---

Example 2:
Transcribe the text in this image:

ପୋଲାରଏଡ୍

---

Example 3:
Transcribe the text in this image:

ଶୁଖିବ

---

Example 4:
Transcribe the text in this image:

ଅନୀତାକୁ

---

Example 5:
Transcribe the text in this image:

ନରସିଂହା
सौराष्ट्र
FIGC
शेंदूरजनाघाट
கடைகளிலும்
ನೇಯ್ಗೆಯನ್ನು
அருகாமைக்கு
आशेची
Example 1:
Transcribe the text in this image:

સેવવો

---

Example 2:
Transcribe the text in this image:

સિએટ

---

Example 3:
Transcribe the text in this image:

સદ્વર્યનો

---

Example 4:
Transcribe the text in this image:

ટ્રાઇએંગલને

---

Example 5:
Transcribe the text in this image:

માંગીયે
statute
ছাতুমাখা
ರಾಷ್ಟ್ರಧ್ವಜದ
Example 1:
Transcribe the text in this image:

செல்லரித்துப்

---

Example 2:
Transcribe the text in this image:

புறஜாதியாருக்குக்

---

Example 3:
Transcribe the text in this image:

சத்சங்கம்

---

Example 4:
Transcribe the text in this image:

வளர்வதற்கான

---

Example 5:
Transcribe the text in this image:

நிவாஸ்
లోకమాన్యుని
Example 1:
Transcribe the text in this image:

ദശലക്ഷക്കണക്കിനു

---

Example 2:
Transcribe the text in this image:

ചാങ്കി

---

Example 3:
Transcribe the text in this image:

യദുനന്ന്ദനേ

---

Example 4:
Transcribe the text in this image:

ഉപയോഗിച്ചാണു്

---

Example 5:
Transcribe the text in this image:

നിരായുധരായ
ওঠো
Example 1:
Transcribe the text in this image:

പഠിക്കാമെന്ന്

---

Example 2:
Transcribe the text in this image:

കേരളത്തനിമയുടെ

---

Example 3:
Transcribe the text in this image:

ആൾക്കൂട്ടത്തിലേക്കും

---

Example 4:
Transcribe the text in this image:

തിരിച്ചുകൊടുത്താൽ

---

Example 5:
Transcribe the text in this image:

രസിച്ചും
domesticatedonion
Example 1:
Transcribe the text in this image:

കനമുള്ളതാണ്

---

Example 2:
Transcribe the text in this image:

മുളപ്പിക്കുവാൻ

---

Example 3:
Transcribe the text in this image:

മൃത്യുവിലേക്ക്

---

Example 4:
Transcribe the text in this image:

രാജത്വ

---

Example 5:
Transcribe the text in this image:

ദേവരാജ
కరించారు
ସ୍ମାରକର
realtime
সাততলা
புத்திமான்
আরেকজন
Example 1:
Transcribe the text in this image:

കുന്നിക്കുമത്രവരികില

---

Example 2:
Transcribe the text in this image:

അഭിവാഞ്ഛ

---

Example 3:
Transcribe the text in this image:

**Work request:** Exactly as they stand, restate all the lines of the listing.

**Final answer:**
---

Example 2:
Transcribe the text in this image:

ପୋଲାରଏଡ୍

---

Example 3:
Transcribe the text in this image:

ଶୁଖିବ

---

Example 4:
Transcribe the text in this image:

ଅନୀତାକୁ

---

Example 5:
Transcribe the text in this image:

ନରସିଂହା
सौराष्ट्र
FIGC
शेंदूरजनाघाट
கடைகளிலும்
ನೇಯ್ಗೆಯನ್ನು
அருகாமைக்கு
आशेची
Example 1:
Transcribe the text in this image:

સેવવો

---

Example 2:
Transcribe the text in this image:

સિએટ

---

Example 3:
Transcribe the text in this image:

સદ્વર્યનો

---

Example 4:
Transcribe the text in this image:

ટ્રાઇએંગલને

---

Example 5:
Transcribe the text in this image:

માંગીયે
statute
ছাতুমাখা
ರಾಷ್ಟ್ರಧ್ವಜದ
Example 1:
Transcribe the text in this image:

செல்லரித்துப்

---

Example 2:
Transcribe the text in this image:

புறஜாதியாருக்குக்

---

Example 3:
Transcribe the text in this image:

சத்சங்கம்

---

Example 4:
Transcribe the text in this image:

வளர்வதற்கான

---

Example 5:
Transcribe the text in this image:

நிவாஸ்
లోకమాన్యుని
Example 1:
Transcribe the text in this image:

ദശലക്ഷക്കണക്കിനു

---

Example 2:
Transcribe the text in this image:

ചാങ്കി

---

Example 3:
Transcribe the text in this image:

യദുനന്ന്ദനേ

---

Example 4:
Transcribe the text in this image:

ഉപയോഗിച്ചാണു്

---

Example 5:
Transcribe the text in this image:

നിരായുധരായ
ওঠো
Example 1:
Transcribe the text in this image:

പഠിക്കാമെന്ന്

---

Example 2:
Transcribe the text in this image:

കേരളത്തനിമയുടെ

---

Example 3:
Transcribe the text in this image:

ആൾക്കൂട്ടത്തിലേക്കും

---

Example 4:
Transcribe the text in this image:

തിരിച്ചുകൊടുത്താൽ

---

Example 5:
Transcribe the text in this image:

രസിച്ചും
domesticatedonion
Example 1:
Transcribe the text in this image:

കനമുള്ളതാണ്

---

Example 2:
Transcribe the text in this image:

മുളപ്പിക്കുവാൻ

---

Example 3:
Transcribe the text in this image:

മൃത്യുവിലേക്ക്

---

Example 4:
Transcribe the text in this image:

രാജത്വ

---

Example 5:
Transcribe the text in this image:

ദേവരാജ
కరించారు
ସ୍ମାରକର
realtime
সাততলা
புத்திமான்
আরেকজন
Example 1:
Transcribe the text in this image:

കുന്നിക്കുമത്രവരികില

---

Example 2:
Transcribe the text in this image:

അഭിവാഞ്ഛ

---

Example 3:
Transcribe the text in this image:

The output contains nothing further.